Capparis sepiaria, also commonly called hedge caper or wild caper bush, is a shrub that has a pantropical distribution, especially in dry deciduous forests, foothills and scrub jungles.

== Description ==
Capparis sepiaria is a prickly, evergreen shrub growing to 3 to 5 meters tall, with white flowers during season. It flowers from February onwards, and fruits start developing in April.

== Distribution and habitat ==
Capparis sepiaria has a pantropical distribution, and has been found in Africa, Sri Lanka, Myanmar, India, Australia.
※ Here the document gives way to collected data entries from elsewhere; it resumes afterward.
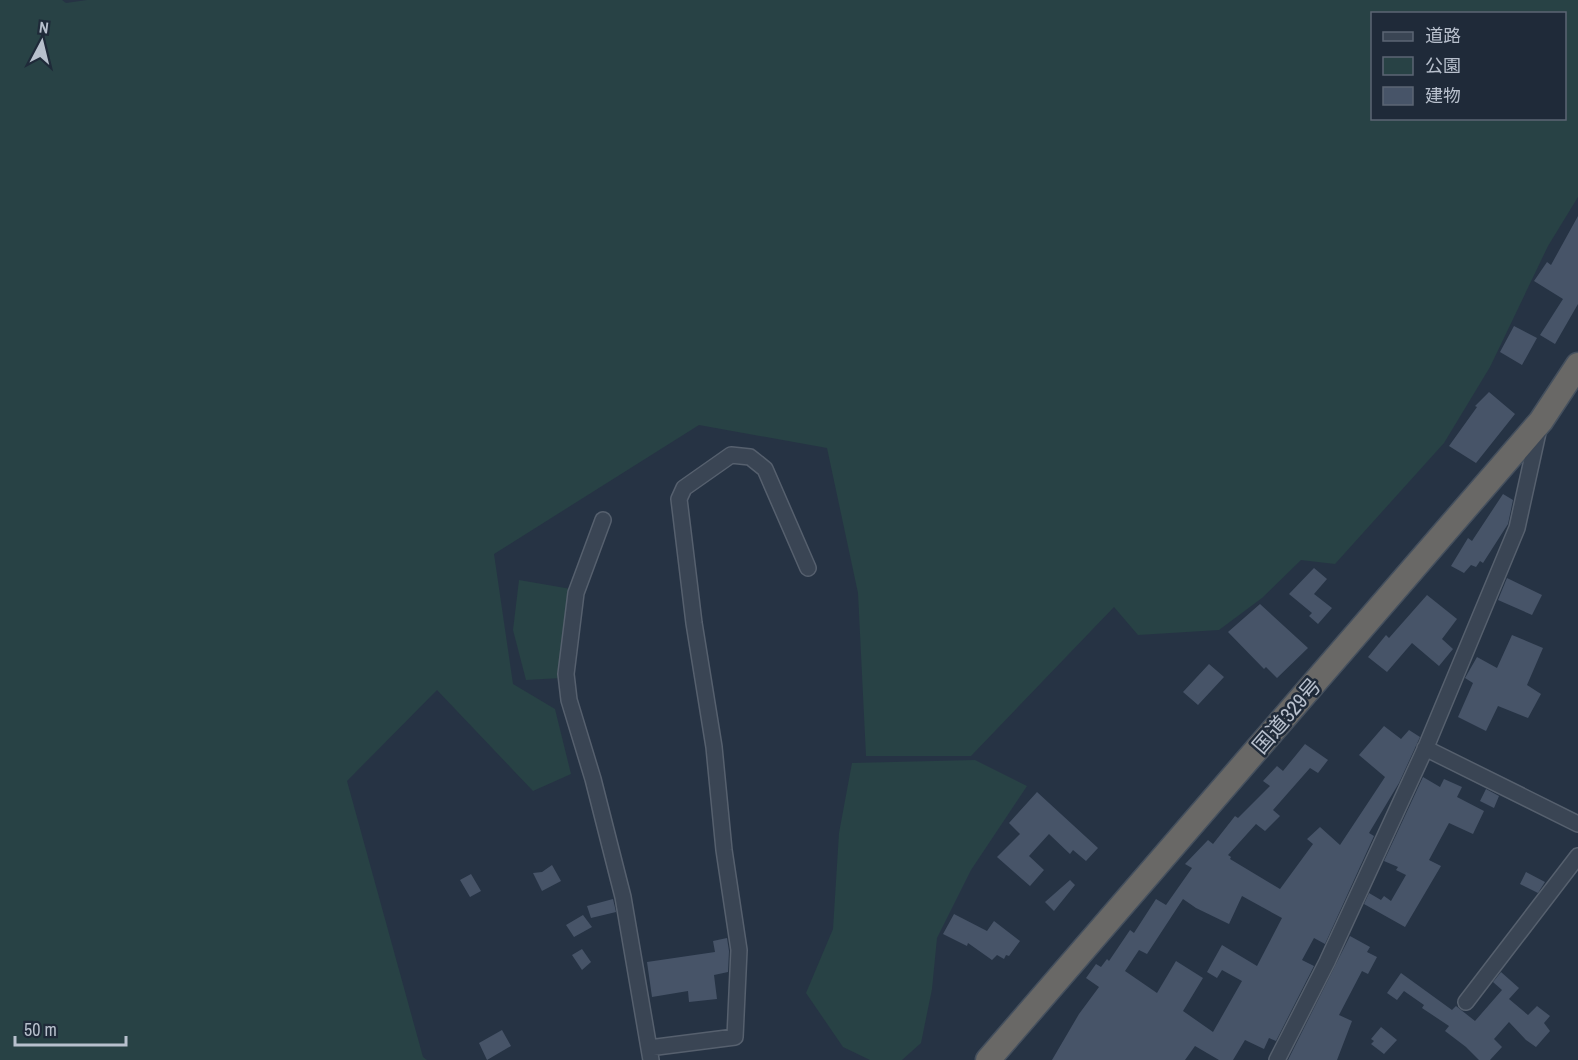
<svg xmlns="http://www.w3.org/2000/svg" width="1578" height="1060" viewBox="0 0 1578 1060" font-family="'Archivo Narrow','Noto Sans JP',sans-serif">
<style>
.green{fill:#284245;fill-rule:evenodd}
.building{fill:#475468;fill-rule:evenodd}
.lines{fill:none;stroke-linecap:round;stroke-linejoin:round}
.minor-casing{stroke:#56606e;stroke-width:18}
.trunk-casing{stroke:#45505e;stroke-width:27}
.minor{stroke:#3a4554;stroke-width:15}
.trunk{stroke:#696866;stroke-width:24}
.labels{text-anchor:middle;stroke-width:5;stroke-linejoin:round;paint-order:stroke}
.street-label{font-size:21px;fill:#b8c0cd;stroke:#1f2a39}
</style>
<rect width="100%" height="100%" fill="#263344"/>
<path class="green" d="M 0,0 L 62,0 L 66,3 L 87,0 L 1578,0 L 1578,197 L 1548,246 L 1490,367 L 1444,443 L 1335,564 L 1301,560 L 1262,598 L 1219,630 L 1138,635 L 1114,607 L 971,756 L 866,756 L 858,593 L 827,448 L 699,425 L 494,554 L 513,684 L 555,709 L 571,774 L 533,791 L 437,690 L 347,781 L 423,1057 L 427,1060 L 0,1060 ZM 1372,14 L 1564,14 L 1564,118 L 1372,118 Z
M 519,580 L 571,589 L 561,678 L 526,680 L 513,630 Z
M 975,760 L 1027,786 L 971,870 L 937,938 L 932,989 L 921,1043 L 902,1060 L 870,1060 L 843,1047 L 806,993 L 833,929 L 839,833 L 852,763 Z"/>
<path class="building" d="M 1578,216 L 1578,304 L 1555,344 L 1540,335 L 1563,299 L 1534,281 L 1547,262 L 1551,265 Z
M 1514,326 L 1537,338 L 1522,365 L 1500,352 Z
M 1489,392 L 1515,414 L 1476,463 L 1449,446 L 1477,407 L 1475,406 Z
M 1503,494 L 1513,500 L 1508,524 L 1483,563 L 1480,561 L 1476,567 L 1471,565 L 1464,573 L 1451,566 L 1468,538 L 1472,541 Z
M 1314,568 L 1327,579 L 1314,594 L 1332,608 L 1318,624 L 1309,616 L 1312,613 L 1289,594 Z
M 1507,578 L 1542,595 L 1532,615 L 1498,600 Z
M 1427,595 L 1457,619 L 1442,639 L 1453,649 L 1439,666 L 1412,643 L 1387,672 L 1368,657 L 1386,635 L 1389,638 Z
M 1260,604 L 1308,648 L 1277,678 L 1266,667 L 1264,669 L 1228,632 Z
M 1512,635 L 1543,648 L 1527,685 L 1541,694 L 1528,718 L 1498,706 L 1486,731 L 1458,717 L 1473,683 L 1465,678 L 1477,657 L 1497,668 Z
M 1209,664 L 1224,677 L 1198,705 L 1183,692 Z
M 1384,726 L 1401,739 L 1409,730 L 1420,737 L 1399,783 L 1369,833 L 1374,836 L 1325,944 L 1314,938 L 1302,960 L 1314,966 L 1276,1041 L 1269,1038 L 1264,1049 L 1245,1040 L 1233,1060 L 1219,1060 L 1195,1046 L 1185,1060 L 1052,1060 L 1079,1014 L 1099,987 L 1086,978 L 1096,964 L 1101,967 L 1107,959 L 1109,961 L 1130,930 L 1134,933 L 1156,899 L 1166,905 L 1192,868 L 1185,864 L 1208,840 L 1213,844 L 1235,816 L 1238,818 L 1270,786 L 1263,781 L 1277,766 L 1283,771 L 1305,744 L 1328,760 L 1318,773 L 1310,768 L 1273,810 L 1280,816 L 1265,831 L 1256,824 L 1228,855 L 1231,857 L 1230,859 L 1280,889 L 1313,844 L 1307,839 L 1320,827 L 1340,845 L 1385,777 L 1359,755 ZM 1242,896 L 1282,918 L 1257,966 L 1222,945 L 1207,972 L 1217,978 L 1222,970 L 1242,981 L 1213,1032 L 1183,1011 L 1203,978 L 1176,961 L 1157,993 L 1125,971 L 1139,950 L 1147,954 L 1183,899 L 1196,908 L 1229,924 Z
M 1423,777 L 1440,787 L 1444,779 L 1462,787 L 1457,797 L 1484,811 L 1473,834 L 1449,823 L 1429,860 L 1441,866 L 1405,927 L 1364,904 L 1369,893 L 1381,900 L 1384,896 L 1391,901 L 1406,875 L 1396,870 L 1398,867 L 1384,861 Z
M 1486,789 L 1499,796 L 1494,808 L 1480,801 Z
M 1037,792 L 1098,848 L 1086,861 L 1073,850 L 1070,854 L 1049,834 L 1029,856 L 1044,870 L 1030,886 L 997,857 L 1020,834 L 1009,823 Z
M 552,865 L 561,881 L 542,891 L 533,873 L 542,872 Z
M 1526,872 L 1545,882 L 1538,893 L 1520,884 Z
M 471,874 L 481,891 L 470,897 L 460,880 Z
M 1070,880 L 1075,885 L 1054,911 L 1045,902 Z
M 613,899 L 616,912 L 591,918 L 587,906 Z
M 954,914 L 987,931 L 994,921 L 1020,941 L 1009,956 L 1006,955 L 1004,959 L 997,955 L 992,960 L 968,943 L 967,946 L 943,934 Z
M 583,915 L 592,927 L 574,937 L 566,925 Z
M 1350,936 L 1370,947 L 1367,952 L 1377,957 L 1368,974 L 1362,971 L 1339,1015 L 1352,1021 L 1337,1060 L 1288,1060 Z
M 727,938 L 729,951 L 728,972 L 714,975 L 717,999 L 689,1002 L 688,991 L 652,997 L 647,962 L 715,952 L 713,941 Z
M 582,949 L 591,962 L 582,970 L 572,955 Z
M 1501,972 L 1519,988 L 1509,999 L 1528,1015 L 1537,1006 L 1550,1016 L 1544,1023 L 1550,1031 L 1536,1047 L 1526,1040 L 1509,1022 L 1494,1039 L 1502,1047 L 1490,1060 L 1479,1060 L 1466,1047 L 1445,1031 L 1449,1026 L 1422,1008 L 1424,1005 L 1404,991 L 1397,1000 L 1387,993 L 1401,973 L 1452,1010 L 1456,1006 L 1475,1021 L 1502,990 L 1493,982 Z
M 1381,1027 L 1397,1040 L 1384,1054 L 1371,1044 L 1374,1041 L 1371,1039 Z
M 502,1030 L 511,1046 L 487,1060 L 479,1043 Z"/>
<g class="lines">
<defs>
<path id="minor" d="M 603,520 L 576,593 L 566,674 L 569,700 L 593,779 L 623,897 L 651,1060
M 1425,748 L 1578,824
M 1466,1002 L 1578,856
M 649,1048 L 735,1037 L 739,950 L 724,850 L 714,747 L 694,623 L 679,499 L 684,488 L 731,455 L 750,457 L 765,469 L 808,568
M 1277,1060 L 1327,962 L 1426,747 L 1517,528 L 1539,428"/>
<path id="trunk" d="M 988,1060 L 1541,421 L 1578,365"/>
</defs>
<use href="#minor" class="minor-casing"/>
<use href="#trunk" class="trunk-casing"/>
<use href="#minor" class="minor"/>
<use href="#trunk" class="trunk"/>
</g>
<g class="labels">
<g class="street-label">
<text transform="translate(1287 716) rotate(-49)" y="7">国道329号</text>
</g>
</g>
<rect x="1371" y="12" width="195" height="108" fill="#1f2a39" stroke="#5c6674" stroke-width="1.5"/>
<rect x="1383" y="32" width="30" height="9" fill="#3a4554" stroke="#5c6674" stroke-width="1.5"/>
<text x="1425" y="42" font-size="18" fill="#b8c0cd">道路</text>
<rect x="1383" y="57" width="30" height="18" fill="#284245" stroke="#5c6674" stroke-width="1.5"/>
<text x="1425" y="72" font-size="18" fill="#b8c0cd">公園</text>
<rect x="1383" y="87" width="30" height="18" fill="#475468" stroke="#5c6674" stroke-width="1.5"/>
<text x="1425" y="102" font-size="18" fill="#b8c0cd">建物</text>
<g transform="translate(42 42) rotate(7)" stroke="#1f2a39" stroke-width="4.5" paint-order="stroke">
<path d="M0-4.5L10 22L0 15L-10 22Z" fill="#b8c0cd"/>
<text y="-9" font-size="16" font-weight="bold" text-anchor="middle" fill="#b8c0cd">N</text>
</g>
<path d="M15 1036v9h111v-9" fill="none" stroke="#b8c0cd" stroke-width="3"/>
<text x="24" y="1036" font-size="18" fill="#b8c0cd" stroke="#1f2a39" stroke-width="4.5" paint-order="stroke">50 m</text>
</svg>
In India, it has been observed in Kolhapur, Chikmagalur, Dharwad, Mysore, Shimoga, Hyderabad and various areas of Kerala and Tamil Nadu, including the Nilgiri Mountains in the Western Ghats, where the locals, like the Irulas, are familiar with it for various traditional medicinal uses.

== Ecological significance ==
In the areas where Capparis sepiaria grows in Rajasthan, it appears to be an important source of fodder for local wildlife, like the chital, sambar, and nilgai, who like to eat the shoots.

Like many members of the Capparis genus, various parts of the plant, especially the flowers and fruit, are used as food or traditional medicine. The flowers are pollinated by bees and the tree bark is an important larval host plant for the great orange-tipped butterfly and yellow orange tip butterfly of South India.